Seperti diketahui Majelis Hakim Pengadilan Negeri Tindak Pidana Korupsi (Tipikor) menjatuhkan vonis kepada Budi Mulya dengan hukuman pidana 10 tahun penjara. Tak cuma itu, majelis juga menjatuhkan denda Rp 500 juta subsider 5 bulan kurungan kepada mantan Deputi Gubernur Bank Indonesia tersebut.

Majelis menilai Budi Mulya terbukti melakukan korupsi secara bersama-sama dan berlanjut dalam pemberian Fasilitas Pendanaan Jangka Pendek (FPJP) dan penetapan Bank Century sebagai bank gagal berdampak sistemik. Budi Mulya terbukti melakukan korupsi secara bersama-sama dan berlanjut dengan Boediono, Miranda Swaray Goeltom, Siti Chalimah Fadjrijah, (Alm.) S Budi Rochadi, Muliaman Darmansyah Hadad, Hartadi Agus Sarwono, Ardhayadi Mitodarwono, Raden Pardede, Robert Tantular, dan Hermanus Hasan Muslim.

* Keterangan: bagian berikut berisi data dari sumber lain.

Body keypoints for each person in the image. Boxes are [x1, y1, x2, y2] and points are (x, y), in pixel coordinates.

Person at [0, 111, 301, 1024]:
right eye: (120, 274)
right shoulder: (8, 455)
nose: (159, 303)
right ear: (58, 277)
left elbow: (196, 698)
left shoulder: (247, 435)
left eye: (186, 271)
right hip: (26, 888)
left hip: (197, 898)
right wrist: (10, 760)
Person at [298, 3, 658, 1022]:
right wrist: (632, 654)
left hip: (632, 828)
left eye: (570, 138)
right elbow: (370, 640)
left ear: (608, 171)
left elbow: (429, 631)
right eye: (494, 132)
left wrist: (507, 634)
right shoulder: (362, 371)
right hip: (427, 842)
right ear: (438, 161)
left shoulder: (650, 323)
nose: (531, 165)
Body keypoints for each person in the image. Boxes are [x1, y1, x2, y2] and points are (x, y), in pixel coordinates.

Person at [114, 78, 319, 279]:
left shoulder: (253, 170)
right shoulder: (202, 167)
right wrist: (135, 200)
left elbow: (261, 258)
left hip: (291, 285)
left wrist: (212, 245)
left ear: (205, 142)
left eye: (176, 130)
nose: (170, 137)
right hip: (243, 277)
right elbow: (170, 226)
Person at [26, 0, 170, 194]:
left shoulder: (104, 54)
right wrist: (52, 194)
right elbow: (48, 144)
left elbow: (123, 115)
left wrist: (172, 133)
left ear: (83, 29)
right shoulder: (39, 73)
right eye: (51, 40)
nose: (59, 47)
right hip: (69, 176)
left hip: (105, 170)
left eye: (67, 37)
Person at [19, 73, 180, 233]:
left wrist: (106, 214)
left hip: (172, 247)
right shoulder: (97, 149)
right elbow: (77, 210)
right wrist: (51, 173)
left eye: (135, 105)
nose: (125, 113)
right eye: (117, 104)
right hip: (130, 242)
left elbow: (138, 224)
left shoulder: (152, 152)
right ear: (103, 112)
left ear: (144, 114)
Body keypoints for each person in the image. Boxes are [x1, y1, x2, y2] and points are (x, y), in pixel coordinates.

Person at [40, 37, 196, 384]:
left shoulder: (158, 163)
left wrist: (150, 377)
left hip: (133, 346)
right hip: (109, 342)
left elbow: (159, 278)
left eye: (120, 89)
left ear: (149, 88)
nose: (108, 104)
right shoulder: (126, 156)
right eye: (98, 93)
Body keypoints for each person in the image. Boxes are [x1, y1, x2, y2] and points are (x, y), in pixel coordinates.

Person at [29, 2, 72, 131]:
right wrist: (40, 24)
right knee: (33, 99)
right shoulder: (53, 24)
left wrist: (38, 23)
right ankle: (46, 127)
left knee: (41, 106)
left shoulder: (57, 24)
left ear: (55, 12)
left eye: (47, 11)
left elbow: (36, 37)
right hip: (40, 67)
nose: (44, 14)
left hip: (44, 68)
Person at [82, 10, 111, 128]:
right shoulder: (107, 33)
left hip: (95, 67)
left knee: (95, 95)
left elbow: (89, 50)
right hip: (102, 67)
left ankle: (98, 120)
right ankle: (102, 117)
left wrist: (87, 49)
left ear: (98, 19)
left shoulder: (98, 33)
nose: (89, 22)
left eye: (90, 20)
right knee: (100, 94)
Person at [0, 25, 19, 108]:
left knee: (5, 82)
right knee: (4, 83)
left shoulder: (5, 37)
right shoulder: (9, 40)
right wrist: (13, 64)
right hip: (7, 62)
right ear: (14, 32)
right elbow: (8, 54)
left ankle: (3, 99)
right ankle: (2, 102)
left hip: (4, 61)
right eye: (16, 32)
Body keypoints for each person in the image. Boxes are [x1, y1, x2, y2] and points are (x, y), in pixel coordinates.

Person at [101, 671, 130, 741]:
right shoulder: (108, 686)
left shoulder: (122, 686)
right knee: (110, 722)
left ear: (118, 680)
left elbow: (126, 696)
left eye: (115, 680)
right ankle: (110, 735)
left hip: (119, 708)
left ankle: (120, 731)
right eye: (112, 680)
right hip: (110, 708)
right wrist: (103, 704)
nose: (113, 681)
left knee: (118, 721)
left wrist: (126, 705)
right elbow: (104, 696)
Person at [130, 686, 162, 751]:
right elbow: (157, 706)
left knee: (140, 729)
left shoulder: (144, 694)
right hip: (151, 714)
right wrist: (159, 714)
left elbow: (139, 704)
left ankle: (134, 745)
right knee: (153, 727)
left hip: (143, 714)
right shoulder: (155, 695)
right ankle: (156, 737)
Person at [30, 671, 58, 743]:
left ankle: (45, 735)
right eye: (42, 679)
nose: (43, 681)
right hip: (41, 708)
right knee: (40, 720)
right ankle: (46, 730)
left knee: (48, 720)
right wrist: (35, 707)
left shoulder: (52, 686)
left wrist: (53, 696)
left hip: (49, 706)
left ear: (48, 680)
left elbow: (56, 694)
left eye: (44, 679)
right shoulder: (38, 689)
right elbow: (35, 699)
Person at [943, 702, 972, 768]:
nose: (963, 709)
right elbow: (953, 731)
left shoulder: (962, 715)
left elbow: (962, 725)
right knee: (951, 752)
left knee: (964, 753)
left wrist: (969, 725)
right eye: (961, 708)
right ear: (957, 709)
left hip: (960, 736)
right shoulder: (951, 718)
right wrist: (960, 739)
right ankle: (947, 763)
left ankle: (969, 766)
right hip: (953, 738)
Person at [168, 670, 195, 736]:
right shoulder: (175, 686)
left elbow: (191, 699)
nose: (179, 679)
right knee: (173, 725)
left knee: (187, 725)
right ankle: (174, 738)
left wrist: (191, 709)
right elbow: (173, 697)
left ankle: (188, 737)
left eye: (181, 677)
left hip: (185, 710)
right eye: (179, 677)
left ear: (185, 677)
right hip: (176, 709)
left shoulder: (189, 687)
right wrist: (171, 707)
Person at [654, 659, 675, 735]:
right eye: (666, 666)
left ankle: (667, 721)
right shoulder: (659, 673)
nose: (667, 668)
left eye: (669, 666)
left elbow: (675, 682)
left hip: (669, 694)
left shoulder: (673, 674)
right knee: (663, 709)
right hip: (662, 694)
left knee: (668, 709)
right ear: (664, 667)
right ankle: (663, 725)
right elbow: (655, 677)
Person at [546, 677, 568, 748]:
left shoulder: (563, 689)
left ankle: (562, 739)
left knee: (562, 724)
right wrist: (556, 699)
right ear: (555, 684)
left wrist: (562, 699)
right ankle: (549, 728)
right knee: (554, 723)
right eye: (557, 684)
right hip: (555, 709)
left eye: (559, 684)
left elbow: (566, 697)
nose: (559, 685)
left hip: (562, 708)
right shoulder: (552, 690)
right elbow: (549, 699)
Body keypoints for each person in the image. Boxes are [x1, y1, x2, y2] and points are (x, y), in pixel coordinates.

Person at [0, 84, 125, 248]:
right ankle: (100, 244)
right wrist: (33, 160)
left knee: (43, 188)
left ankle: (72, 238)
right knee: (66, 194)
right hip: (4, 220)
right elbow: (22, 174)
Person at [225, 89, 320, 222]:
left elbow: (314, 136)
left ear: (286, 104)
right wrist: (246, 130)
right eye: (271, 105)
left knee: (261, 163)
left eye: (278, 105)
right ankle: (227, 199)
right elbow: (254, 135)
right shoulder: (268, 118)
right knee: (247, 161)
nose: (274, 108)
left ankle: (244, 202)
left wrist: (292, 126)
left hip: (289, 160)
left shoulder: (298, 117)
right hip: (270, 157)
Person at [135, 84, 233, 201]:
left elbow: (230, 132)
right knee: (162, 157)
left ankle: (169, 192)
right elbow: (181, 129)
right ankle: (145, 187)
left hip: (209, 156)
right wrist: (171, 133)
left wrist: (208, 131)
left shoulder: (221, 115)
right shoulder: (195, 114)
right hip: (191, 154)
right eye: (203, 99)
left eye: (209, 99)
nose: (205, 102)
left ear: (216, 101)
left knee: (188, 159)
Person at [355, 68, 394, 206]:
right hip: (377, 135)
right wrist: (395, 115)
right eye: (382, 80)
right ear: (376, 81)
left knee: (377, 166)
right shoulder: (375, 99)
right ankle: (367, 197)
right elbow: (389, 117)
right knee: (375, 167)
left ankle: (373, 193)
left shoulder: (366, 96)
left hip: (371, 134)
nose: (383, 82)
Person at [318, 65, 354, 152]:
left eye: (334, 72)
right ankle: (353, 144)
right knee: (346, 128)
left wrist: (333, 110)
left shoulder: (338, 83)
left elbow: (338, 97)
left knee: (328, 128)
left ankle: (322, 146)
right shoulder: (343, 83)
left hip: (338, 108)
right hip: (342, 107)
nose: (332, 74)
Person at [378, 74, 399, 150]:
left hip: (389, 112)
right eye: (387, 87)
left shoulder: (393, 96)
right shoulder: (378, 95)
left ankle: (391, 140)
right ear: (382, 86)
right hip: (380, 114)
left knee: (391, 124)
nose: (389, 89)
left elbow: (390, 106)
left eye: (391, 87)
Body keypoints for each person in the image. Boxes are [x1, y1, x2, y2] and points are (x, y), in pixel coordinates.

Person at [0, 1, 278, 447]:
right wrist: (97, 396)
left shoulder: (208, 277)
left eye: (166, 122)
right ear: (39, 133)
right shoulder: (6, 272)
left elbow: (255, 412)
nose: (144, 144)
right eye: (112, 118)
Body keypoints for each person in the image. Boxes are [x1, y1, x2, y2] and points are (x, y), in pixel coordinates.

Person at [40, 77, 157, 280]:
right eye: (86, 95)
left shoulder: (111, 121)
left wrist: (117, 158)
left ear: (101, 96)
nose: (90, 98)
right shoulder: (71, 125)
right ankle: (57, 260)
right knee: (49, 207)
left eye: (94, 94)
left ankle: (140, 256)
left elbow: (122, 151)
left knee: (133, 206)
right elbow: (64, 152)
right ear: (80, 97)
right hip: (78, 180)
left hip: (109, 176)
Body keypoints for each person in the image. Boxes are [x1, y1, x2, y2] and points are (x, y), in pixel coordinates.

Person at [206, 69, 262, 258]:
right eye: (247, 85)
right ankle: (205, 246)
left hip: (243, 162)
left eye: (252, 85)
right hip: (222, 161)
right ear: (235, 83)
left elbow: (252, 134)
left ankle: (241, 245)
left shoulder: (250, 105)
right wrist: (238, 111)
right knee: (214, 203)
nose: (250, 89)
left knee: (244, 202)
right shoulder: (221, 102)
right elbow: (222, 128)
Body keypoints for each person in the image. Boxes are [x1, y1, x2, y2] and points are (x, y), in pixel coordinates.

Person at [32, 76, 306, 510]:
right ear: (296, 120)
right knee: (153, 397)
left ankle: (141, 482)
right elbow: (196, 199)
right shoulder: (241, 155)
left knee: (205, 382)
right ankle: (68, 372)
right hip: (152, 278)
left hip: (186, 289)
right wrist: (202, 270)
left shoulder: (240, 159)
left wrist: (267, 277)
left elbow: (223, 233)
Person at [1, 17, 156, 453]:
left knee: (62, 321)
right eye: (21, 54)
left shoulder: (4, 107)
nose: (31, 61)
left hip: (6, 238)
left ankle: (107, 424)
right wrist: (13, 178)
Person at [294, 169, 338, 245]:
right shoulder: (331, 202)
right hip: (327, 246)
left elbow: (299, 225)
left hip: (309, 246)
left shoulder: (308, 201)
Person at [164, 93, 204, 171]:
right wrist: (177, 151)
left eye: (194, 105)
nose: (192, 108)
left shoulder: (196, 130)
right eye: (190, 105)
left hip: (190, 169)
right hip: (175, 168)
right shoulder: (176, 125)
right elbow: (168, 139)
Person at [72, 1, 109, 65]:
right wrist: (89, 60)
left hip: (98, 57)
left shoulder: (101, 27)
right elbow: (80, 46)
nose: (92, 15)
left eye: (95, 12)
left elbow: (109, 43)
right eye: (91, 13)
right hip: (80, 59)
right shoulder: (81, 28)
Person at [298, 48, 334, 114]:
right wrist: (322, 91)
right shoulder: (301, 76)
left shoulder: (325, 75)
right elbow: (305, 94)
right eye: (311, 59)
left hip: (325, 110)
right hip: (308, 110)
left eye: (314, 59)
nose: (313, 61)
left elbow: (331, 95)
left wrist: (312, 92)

Majelis menyatakan dalam kasus ini Budi Mulya terbukti melanggar Pasal 2 ayat 1 juncto Pasal 18 Undang-Undang No 31 Tahun 1999 sebagaimana telah diubah dengan UU Nomor 20 Tahun 2001 tentang Pemberantasan Tindak Pidana Korupsi jo Pasal 55 ayat 1 ke-1 jo Pasal 64 ayat 1 KUHPidana.